Even with enough data, repeated training on the same hardware might not improve a model's speed. Although many algorithmic optimizations can significantly increase speed, just like many computer algorithms, we try our best, but perhaps moving from O(N*N) to O(NlogN) is the limit of what we can achieve.

But what if we don't apply discipline or optimization? If there is enough data, will the model one day find a way to significantly optimize itself? If we believe in the "arduous lesson," we should believe this—at least I do.

We haven't found these methods simply because they are still in our so-called "blind spots of knowledge." But with enough data, the unknown can become known.

So, will it be world models?

I cannot give a specific definition of a "world model," and even teams or leaders claiming to study world models might give wildly different answers. Some think we need a completely digital mirror of this world; some say it needs an expression of force; others say it must conform to physical laws...

However, they seem to converge on one point: data. Yet, they also seem to contradict themselves: if data is the most important thing, why are we still imposing rules?

To some extent, what is called a "world model" today might just be another mistake following the reasoning model: we always want to use our own "successful experience" to discipline the model, but we ourselves don't actually understand the data at all.

But it doesn't matter. Whichever path is taken, wherever the future path truly lies, accumulated data will most likely be a necessary prerequisite.

Public internet data is indeed being exhausted rapidly. However, even if public data is still used on a large scale, the data that truly brings improvements to models will no longer be this low-cost data.
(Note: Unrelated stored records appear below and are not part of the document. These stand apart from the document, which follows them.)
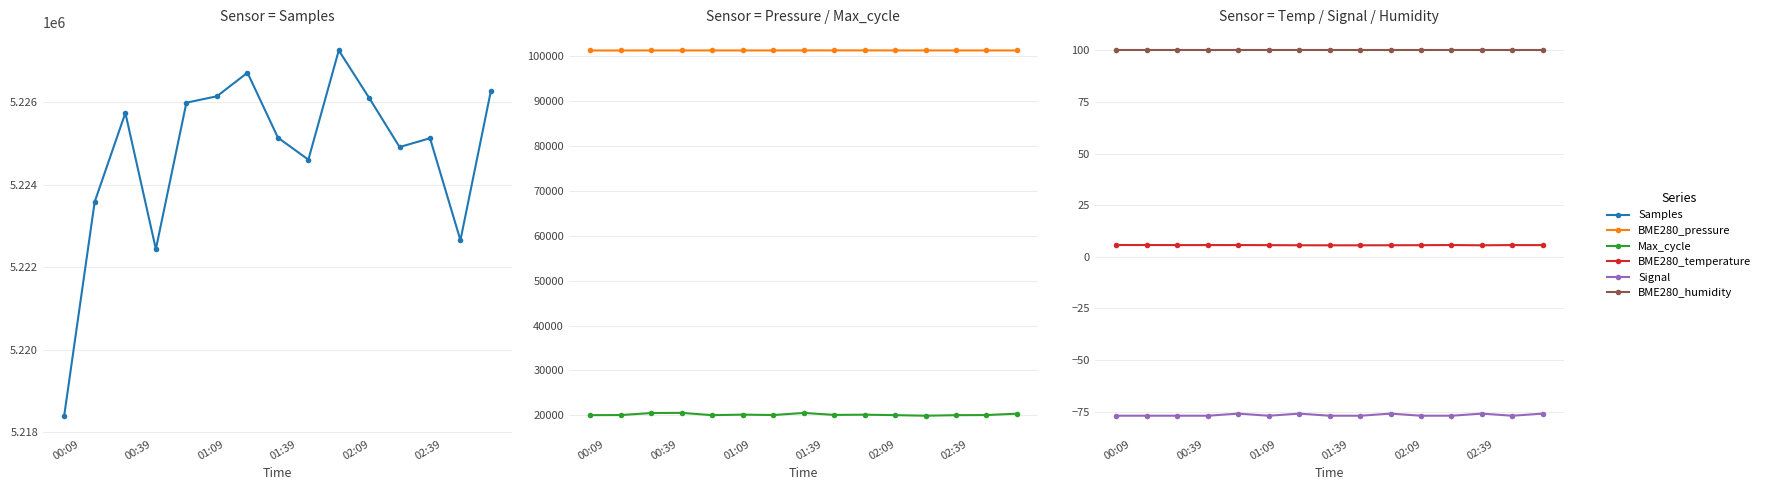

Reading right to left, what are all the values shown in this chart?

Samples: 5226267.0	5222653.0	5225126.0	5224912.0	5226102.0	5227256.0	5224606.0	5225139.0	5226715.0	5226143.0	5225988.0	5222437.0	5225739.0	5223583.0	5218397.0
BME280_pressure: 101262.0	101267.2	101269.5	101265.3	101267.5	101280.0	101280.1	101274.8	101267.7	101262.1	101266.3	101265.4	101269.9	101254.7	101255.5
Max_cycle: 20371.0	20060.0	20035.0	19913.0	20043.0	20142.0	20095.0	20533.0	20068.0	20158.0	20037.0	20550.0	20510.0	20060.0	20043.0
BME280_temperature: 5.7	5.7	5.6	5.7	5.6	5.6	5.6	5.6	5.6	5.6	5.7	5.7	5.7	5.7	5.7
Signal: -76.0	-77.0	-76.0	-77.0	-77.0	-76.0	-77.0	-77.0	-76.0	-77.0	-76.0	-77.0	-77.0	-77.0	-77.0
BME280_humidity: 100.0	100.0	100.0	100.0	100.0	100.0	100.0	100.0	100.0	100.0	100.0	100.0	100.0	100.0	100.0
Otherwise, the LlaMA-4 model wouldn't have failed, and the Grok series models wouldn't look good on paper but always perform below expectations in use...

Today's models are too "direct." So direct that in generation after generation of model iteration, visible progress can be explained by data. If text models aren't intuitive enough, then image models like Nano Banana (Pro) clearly show evidence of the effect of increased data volume. This doesn't just come from rendering text correctly, but from the precision of depicting the real world, the accuracy of landmark information, and the accuracy of every element in an infographic.

艰涩的教训2026all-in数据-182y9h-1771980672001-6974.png

Returning to an infographic that many people find uncomfortable—the issue was never whether it looked good or bad; the issue has always been in the details.

艰涩的教训2026all-in数据-182y9h-1771980672038-1303.jpg

We will soon achieve pixel-level total correctness while obtaining constantly improving resolution, from 1k to 4k. Why can't the next step be 8k?

Every pixel is a testament to the fact that models are containing more and more data. So-called upgrades and iterations are nothing more than a series of engineering optimizations to accommodate more data—this is the essence of the Scaling Law.

Go all-in on all nodes that generate large amounts of valuable, exclusive data. The decision dilemma—whether it is worth a larger investment to accommodate so much data, or whether to wait for the accumulation of hardware progress to iterate at a lower cost—gradually becomes a trade-off under physical constraints and break-even considerations.

Data is the only thing that is undisputed. What is disputed is simply: which data?